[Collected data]
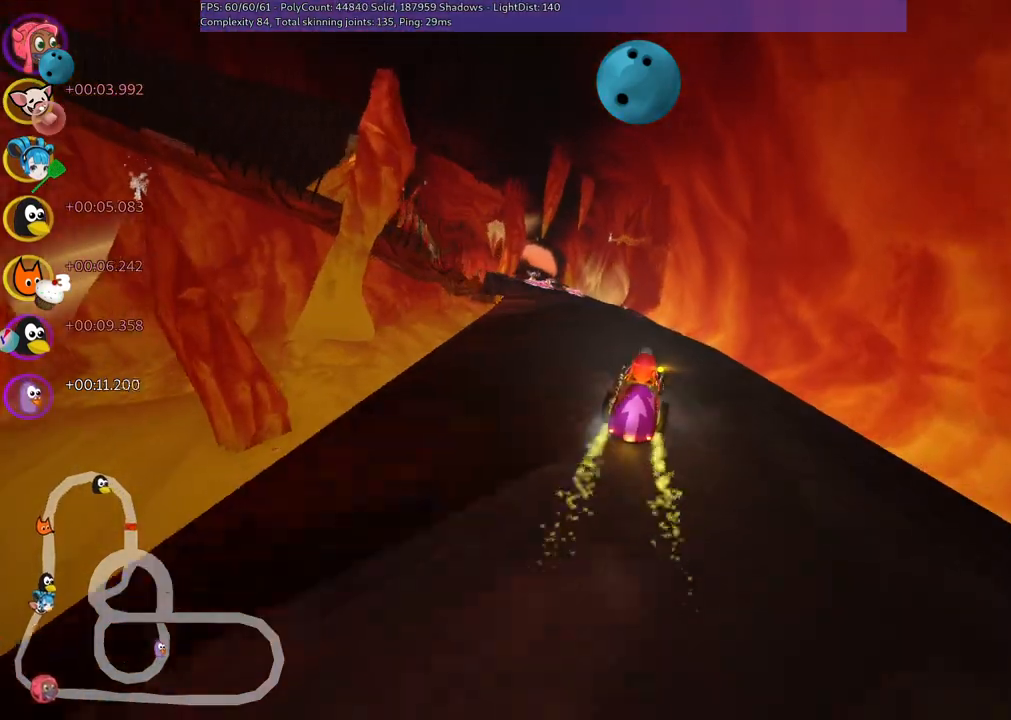
{"keys": ["left", "m", "right", "up"], "events": [[100, "right", "down"], [150, "left", "up"], [283, "left", "down"]]}
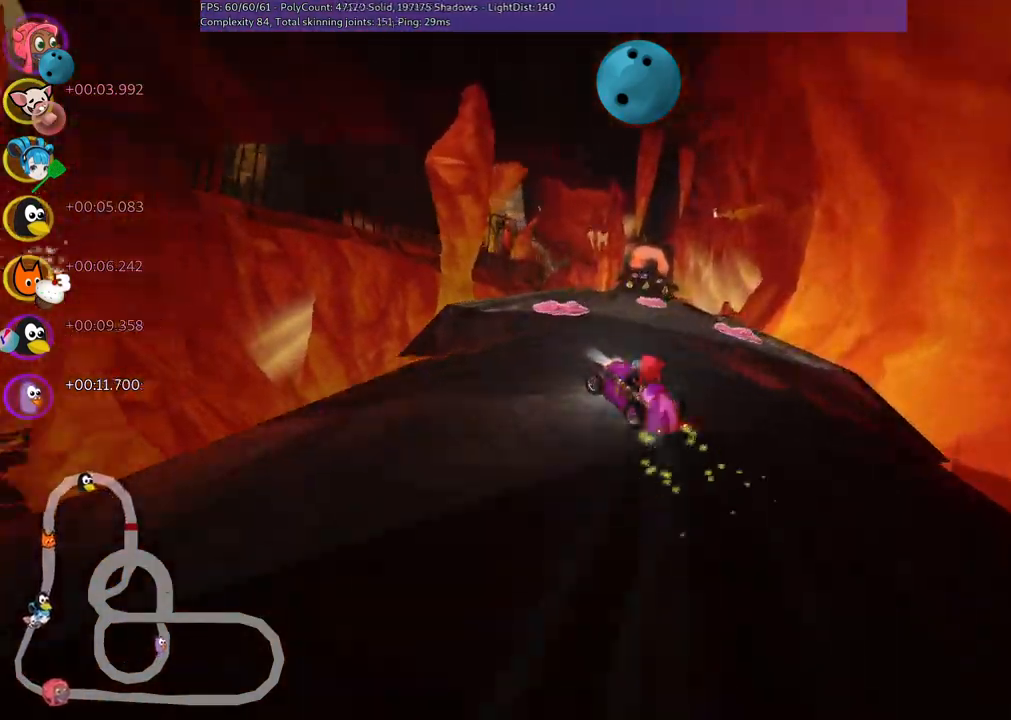
{"keys": ["m", "right", "up"], "events": [[17, "left", "up"]]}
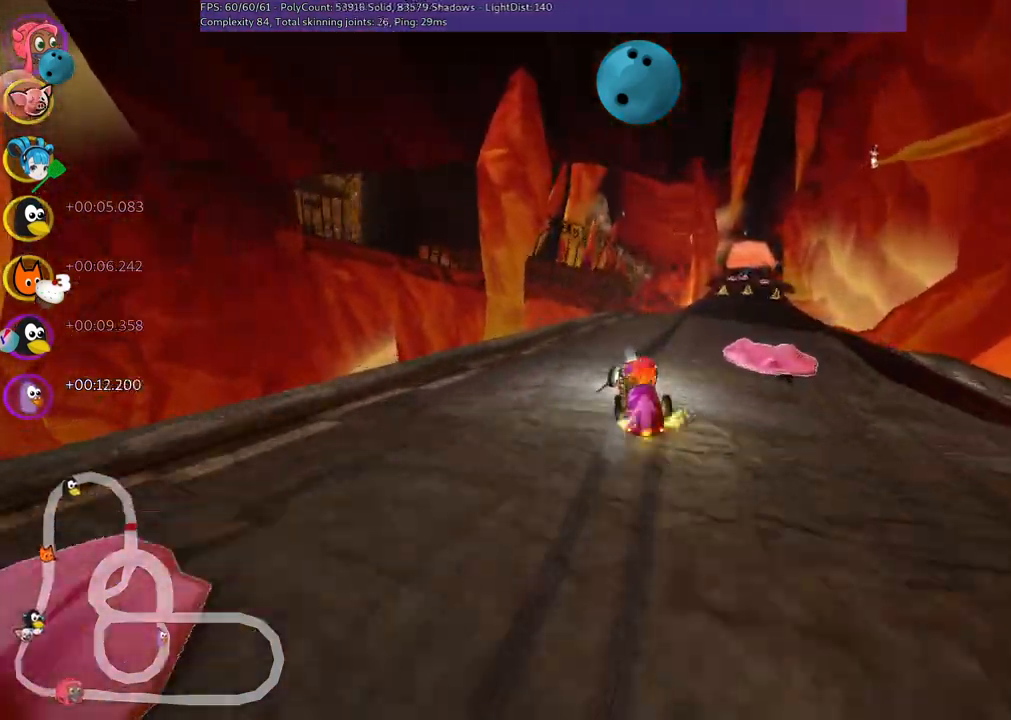
{"keys": ["up"], "events": [[83, "m", "up"], [367, "right", "up"]]}
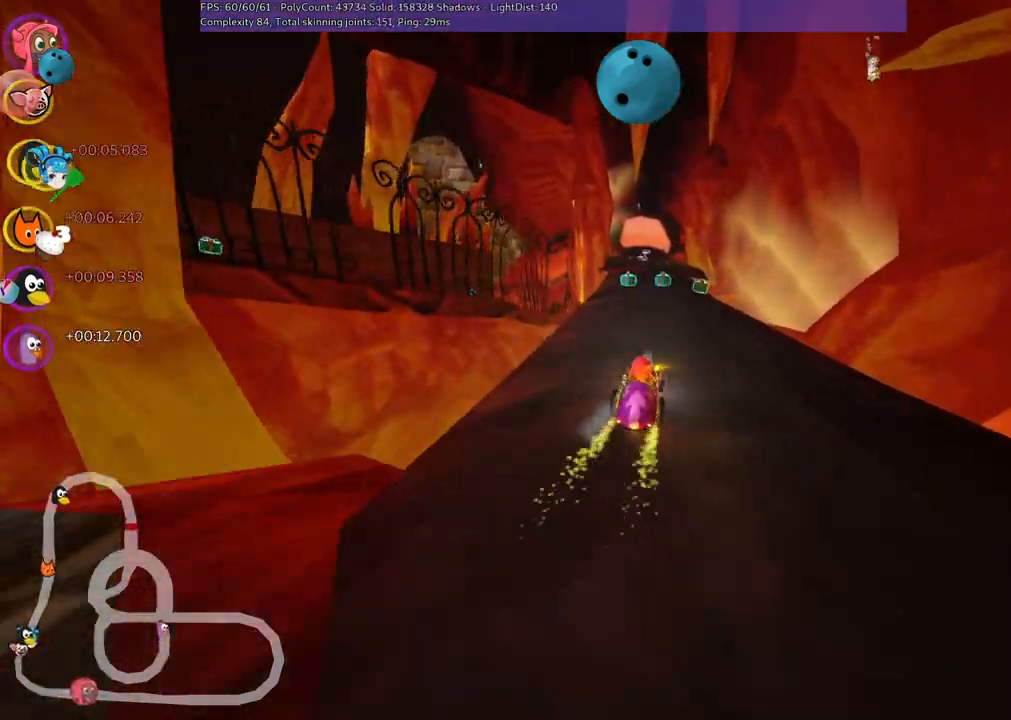
{"keys": ["up"], "events": [[100, "n", "down"], [250, "n", "up"]]}
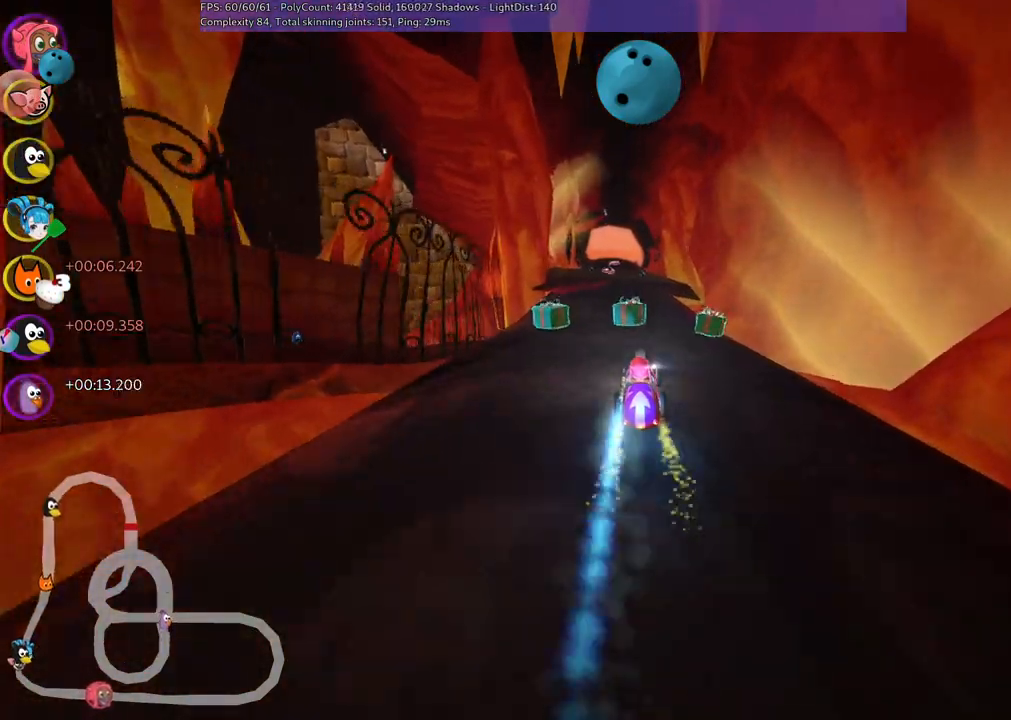
{"keys": ["right", "up"], "events": [[33, "b", "down"], [67, "left", "down"], [67, "space", "down"], [217, "b", "up"], [217, "left", "up"], [217, "space", "up"], [317, "right", "down"]]}
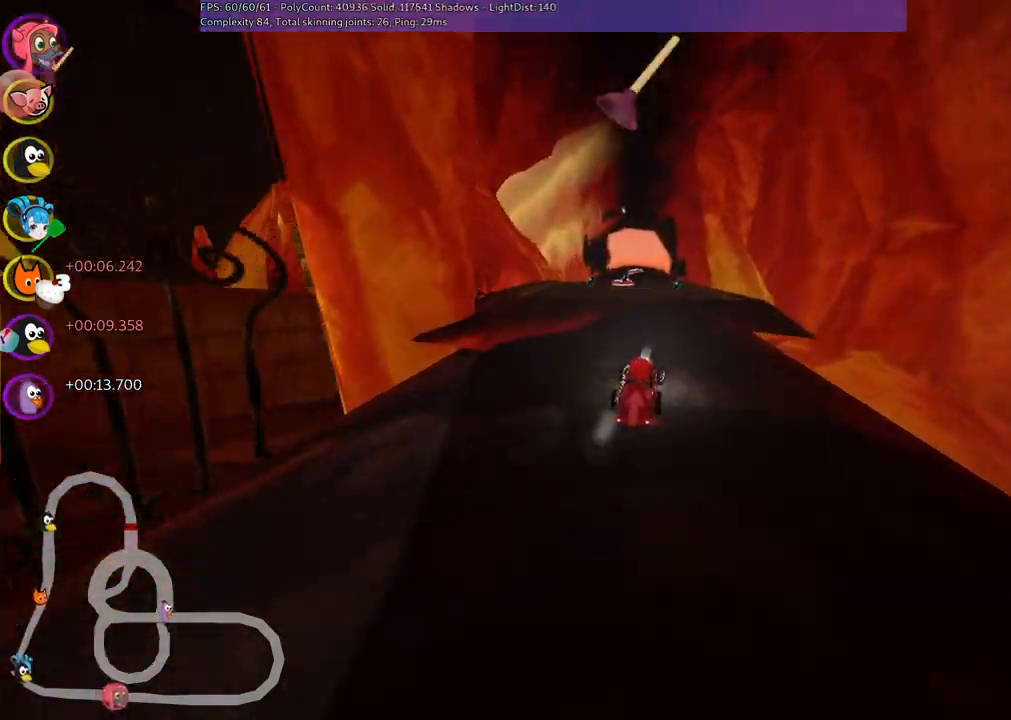
{"keys": ["m", "right", "up"], "events": [[50, "right", "up"], [200, "left", "down"], [233, "m", "down"], [333, "right", "down"], [383, "left", "up"]]}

**Prompt:**
Every line above is to be returned exactly, with its pictures removed.

**Task response:**
{"keys": ["left", "m", "right", "up"], "events": [[100, "right", "down"], [150, "left", "up"], [283, "left", "down"]]}
{"keys": ["m", "right", "up"], "events": [[17, "left", "up"]]}
{"keys": ["up"], "events": [[83, "m", "up"], [367, "right", "up"]]}
{"keys": ["up"], "events": [[100, "n", "down"], [250, "n", "up"]]}
{"keys": ["right", "up"], "events": [[33, "b", "down"], [67, "left", "down"], [67, "space", "down"], [217, "b", "up"], [217, "left", "up"], [217, "space", "up"], [317, "right", "down"]]}
{"keys": ["m", "right", "up"], "events": [[50, "right", "up"], [200, "left", "down"], [233, "m", "down"], [333, "right", "down"], [383, "left", "up"]]}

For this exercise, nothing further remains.